Exercise objective: Reproduce the data line for line, from its very first line through the line containing "in Israel’s growing population of poor", with both end lines included.

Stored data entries
-=-=-=-=-

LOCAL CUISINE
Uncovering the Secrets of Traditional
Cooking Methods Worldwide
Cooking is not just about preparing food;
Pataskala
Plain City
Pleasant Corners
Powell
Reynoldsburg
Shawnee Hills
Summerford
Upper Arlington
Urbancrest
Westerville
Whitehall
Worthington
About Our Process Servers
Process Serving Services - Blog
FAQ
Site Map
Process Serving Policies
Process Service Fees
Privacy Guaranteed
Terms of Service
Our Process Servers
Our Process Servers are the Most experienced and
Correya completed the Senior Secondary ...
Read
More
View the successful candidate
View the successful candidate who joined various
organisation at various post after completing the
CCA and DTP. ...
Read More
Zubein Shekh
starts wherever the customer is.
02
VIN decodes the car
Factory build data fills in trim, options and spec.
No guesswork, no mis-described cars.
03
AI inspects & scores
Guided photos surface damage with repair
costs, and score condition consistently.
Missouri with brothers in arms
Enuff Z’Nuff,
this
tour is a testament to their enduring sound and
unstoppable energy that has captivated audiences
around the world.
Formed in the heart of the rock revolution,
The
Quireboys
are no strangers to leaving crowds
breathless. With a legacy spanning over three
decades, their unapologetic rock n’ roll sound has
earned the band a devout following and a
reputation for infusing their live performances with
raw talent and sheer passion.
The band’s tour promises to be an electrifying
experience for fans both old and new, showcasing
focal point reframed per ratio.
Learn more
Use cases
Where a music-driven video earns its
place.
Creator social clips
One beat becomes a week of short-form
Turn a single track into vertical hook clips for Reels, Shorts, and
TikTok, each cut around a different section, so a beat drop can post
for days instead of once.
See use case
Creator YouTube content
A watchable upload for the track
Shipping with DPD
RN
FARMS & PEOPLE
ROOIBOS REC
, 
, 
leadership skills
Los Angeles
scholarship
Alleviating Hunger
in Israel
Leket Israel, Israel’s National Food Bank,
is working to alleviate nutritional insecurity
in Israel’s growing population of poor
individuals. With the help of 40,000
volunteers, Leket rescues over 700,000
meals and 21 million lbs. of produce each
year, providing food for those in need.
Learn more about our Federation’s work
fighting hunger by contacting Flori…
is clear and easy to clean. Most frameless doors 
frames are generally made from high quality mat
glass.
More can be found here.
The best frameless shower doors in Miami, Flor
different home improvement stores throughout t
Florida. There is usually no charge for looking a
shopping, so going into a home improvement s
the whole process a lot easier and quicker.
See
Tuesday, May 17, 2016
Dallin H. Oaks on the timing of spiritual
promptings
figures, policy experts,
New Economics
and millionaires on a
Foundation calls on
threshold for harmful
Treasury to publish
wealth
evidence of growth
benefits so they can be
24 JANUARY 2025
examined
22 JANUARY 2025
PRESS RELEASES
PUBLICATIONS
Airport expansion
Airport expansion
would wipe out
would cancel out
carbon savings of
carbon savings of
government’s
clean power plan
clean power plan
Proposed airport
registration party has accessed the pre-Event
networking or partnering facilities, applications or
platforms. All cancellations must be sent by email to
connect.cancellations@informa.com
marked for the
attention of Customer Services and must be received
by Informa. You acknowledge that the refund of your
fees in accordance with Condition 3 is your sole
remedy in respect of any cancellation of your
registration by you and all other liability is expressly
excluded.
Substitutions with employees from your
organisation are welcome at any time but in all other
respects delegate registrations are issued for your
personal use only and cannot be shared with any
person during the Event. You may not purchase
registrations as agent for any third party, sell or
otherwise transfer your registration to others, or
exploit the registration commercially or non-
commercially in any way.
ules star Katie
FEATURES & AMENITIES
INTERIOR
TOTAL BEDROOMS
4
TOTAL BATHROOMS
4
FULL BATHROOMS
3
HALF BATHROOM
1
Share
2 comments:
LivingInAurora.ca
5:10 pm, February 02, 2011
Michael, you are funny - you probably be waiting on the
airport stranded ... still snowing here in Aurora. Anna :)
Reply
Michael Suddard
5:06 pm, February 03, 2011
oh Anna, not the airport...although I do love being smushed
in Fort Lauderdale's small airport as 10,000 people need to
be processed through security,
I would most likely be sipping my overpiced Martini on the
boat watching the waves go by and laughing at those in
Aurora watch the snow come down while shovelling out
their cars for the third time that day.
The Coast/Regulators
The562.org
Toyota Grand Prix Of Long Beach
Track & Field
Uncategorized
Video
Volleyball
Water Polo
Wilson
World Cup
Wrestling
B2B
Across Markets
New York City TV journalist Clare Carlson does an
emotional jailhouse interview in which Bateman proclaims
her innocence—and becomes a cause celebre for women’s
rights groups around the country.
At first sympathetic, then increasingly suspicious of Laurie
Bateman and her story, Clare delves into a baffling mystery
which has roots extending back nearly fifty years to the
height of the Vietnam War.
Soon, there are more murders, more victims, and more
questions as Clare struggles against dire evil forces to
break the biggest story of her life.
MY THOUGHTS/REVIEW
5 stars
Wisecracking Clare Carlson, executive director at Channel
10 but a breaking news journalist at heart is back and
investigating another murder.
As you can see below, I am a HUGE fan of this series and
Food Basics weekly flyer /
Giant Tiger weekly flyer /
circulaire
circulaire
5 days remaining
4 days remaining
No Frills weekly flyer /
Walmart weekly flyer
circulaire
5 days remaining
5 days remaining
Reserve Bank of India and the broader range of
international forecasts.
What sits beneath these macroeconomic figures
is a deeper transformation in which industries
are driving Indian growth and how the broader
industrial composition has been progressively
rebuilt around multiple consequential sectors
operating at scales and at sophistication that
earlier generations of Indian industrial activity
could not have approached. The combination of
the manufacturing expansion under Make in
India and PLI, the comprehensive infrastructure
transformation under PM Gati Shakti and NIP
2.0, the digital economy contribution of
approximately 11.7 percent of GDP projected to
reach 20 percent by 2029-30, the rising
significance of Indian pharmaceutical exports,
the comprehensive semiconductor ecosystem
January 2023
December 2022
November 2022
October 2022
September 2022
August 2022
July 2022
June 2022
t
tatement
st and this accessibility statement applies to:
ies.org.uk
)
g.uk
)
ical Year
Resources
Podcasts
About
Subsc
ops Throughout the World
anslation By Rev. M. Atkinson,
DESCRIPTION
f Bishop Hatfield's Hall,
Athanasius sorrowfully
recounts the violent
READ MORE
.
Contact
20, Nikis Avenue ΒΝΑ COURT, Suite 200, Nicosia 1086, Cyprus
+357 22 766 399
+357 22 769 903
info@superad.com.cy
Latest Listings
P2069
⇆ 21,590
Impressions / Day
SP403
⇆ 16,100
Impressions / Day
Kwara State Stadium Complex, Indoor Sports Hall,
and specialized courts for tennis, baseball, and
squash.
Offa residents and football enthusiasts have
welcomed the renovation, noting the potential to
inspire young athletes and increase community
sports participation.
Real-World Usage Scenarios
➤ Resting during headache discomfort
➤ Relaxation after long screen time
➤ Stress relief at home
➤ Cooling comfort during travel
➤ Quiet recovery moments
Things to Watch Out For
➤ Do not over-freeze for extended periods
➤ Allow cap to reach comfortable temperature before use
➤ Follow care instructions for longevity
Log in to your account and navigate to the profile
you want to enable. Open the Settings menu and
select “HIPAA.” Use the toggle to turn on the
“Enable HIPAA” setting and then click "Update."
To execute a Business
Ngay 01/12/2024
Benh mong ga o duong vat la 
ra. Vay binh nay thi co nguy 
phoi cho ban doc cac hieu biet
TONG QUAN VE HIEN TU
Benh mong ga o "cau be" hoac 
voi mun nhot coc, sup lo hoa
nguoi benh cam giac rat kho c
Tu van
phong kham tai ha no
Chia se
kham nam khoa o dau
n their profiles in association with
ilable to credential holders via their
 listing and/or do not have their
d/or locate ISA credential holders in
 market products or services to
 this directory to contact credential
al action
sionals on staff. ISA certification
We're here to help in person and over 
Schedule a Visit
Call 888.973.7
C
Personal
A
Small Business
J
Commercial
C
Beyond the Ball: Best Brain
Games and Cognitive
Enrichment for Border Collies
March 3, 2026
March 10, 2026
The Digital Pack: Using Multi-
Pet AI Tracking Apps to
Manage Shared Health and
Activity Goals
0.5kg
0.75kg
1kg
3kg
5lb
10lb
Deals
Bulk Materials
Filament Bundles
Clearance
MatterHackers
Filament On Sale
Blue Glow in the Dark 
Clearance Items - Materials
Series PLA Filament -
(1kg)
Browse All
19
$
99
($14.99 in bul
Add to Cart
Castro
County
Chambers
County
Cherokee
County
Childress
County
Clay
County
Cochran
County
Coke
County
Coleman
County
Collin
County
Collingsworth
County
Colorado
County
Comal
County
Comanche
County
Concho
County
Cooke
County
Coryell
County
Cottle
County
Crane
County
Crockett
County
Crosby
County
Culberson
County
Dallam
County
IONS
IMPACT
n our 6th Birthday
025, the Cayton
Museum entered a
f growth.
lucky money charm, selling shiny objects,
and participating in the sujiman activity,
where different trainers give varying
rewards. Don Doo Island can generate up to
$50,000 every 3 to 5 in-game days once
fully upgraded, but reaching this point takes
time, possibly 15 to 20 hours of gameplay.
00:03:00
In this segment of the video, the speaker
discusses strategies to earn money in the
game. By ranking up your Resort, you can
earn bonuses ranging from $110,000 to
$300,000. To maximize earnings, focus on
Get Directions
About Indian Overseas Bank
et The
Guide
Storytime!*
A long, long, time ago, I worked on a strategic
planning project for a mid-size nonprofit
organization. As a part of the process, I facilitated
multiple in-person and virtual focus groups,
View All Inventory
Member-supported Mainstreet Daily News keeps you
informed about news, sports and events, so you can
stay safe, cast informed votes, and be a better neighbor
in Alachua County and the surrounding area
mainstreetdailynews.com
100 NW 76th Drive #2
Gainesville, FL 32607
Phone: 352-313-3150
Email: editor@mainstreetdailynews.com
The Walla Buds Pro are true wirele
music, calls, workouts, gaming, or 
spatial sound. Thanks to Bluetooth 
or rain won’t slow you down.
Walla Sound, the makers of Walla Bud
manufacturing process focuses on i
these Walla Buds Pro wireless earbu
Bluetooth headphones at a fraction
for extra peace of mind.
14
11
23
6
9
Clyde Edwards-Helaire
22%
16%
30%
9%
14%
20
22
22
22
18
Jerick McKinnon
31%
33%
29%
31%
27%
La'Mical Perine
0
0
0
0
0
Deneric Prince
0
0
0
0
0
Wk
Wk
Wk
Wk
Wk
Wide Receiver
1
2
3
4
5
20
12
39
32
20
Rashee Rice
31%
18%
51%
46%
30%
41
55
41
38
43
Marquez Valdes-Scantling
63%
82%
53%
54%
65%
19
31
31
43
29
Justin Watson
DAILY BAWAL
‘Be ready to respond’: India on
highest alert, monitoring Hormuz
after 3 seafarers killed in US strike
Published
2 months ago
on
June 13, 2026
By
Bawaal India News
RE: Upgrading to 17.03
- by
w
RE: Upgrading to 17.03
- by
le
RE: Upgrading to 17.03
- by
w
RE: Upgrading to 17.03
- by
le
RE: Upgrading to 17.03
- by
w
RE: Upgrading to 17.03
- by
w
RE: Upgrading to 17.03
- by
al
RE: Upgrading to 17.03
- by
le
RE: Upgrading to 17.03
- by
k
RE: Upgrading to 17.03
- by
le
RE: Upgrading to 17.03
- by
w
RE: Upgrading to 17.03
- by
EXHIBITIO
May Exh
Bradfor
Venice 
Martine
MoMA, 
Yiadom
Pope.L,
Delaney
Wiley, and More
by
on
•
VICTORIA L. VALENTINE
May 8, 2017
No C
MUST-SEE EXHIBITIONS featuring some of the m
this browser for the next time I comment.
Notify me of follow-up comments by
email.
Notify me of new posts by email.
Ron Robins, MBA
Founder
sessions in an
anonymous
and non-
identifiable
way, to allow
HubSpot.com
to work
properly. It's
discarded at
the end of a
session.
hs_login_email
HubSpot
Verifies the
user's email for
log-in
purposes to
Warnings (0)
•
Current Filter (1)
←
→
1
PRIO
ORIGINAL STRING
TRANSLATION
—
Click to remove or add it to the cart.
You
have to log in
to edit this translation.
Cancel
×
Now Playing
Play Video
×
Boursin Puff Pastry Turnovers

-=-=-=-=-

Answer to this exercise:
LOCAL CUISINE
Uncovering the Secrets of Traditional
Cooking Methods Worldwide
Cooking is not just about preparing food;
Pataskala
Plain City
Pleasant Corners
Powell
Reynoldsburg
Shawnee Hills
Summerford
Upper Arlington
Urbancrest
Westerville
Whitehall
Worthington
About Our Process Servers
Process Serving Services - Blog
FAQ
Site Map
Process Serving Policies
Process Service Fees
Privacy Guaranteed
Terms of Service
Our Process Servers
Our Process Servers are the Most experienced and
Correya completed the Senior Secondary ...
Read
More
View the successful candidate
View the successful candidate who joined various
organisation at various post after completing the
CCA and DTP. ...
Read More
Zubein Shekh
starts wherever the customer is.
02
VIN decodes the car
Factory build data fills in trim, options and spec.
No guesswork, no mis-described cars.
03
AI inspects & scores
Guided photos surface damage with repair
costs, and score condition consistently.
Missouri with brothers in arms
Enuff Z’Nuff,
this
tour is a testament to their enduring sound and
unstoppable energy that has captivated audiences
around the world.
Formed in the heart of the rock revolution,
The
Quireboys
are no strangers to leaving crowds
breathless. With a legacy spanning over three
decades, their unapologetic rock n’ roll sound has
earned the band a devout following and a
reputation for infusing their live performances with
raw talent and sheer passion.
The band’s tour promises to be an electrifying
experience for fans both old and new, showcasing
focal point reframed per ratio.
Learn more
Use cases
Where a music-driven video earns its
place.
Creator social clips
One beat becomes a week of short-form
Turn a single track into vertical hook clips for Reels, Shorts, and
TikTok, each cut around a different section, so a beat drop can post
for days instead of once.
See use case
Creator YouTube content
A watchable upload for the track
Shipping with DPD
RN
FARMS & PEOPLE
ROOIBOS REC
, 
, 
leadership skills
Los Angeles
scholarship
Alleviating Hunger
in Israel
Leket Israel, Israel’s National Food Bank,
is working to alleviate nutritional insecurity
in Israel’s growing population of poor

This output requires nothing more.